Matching Vocabulary Words to Pictures

This activity has its origins in my Greek and Latin Roots Mnemonic Unit and Word Wall. It’s tailored to visual learning. Students look at a picture and decide which vocabulary word should label it. More than one correct answer is possible in some cases.

Translating Words to Different Forms

For this activity, students translate the vocabulary words into different parts of speech. Take, for example, provocation, provoke, provocative, and provocatively. There you have a noun, a verb, an adjective, and an adverb. With this vocabulary worksheet activity, students identify and apply the different forms of a word by filling in a table.

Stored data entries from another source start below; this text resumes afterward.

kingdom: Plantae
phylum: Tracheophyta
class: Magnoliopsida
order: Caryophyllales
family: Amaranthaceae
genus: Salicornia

Activities Unique to Specific Roots

Some roots present unique opportunities to explore aspects of the English language. The vocabulary worksheet for the root –log– has a special section for students to explore their knowledge of neologisms. Roots that mean bad and good, like dys- and eu-, present the opportunity for students to explore euphemisms and dysphemisms.

Vocabulary Activity

Suggestions to Extend the Vocabulary Worksheets

Assign follow-up questions.

This option is my favorite. Questions like these help students get a true sense of a word.

  • Describe the relationship between genes and ethnicity. 
  • What’s the difference between idyllic and ideal?
  • What’s the difference between invincible, invisible, and indivisible?
  • Define fable, fabulist, and fabulous, and describe each word’s connection to the Latin root -fab-?
  • The Latin root para means “near or beside.” Explain what a parable is in this context.

Add words to the word list.

By default, every word in a word list either completes a sentence, labels a picture, or both. By adding words to the word list, I make it harder for students to guess which word fills in a blank or matches a picture. It also gives them more words to choose from when writing sentences.

For example, the vocabulary worksheet with the theme of Distance has these words in the word bank:

  1. aphelion
  2. apogee
  3. approximate
  4. juxtaposed
  5. parallel
  6. proximity
  7. telemetry
  8. telepathic
  9. ultimatum

By adding, say, telescope, ultimate, and parabola to the list, students have to work harder to complete the sentences.

Find more words formed from the roots under study.

Find additional words formed from the roots being studied. This option works best with roots that are very prevalent in the English language, like those that mean together (-com-, –col-, –con-, –sys-, –syl-, –sym-, etc). Have students brainstorm with each other or use a reference tool.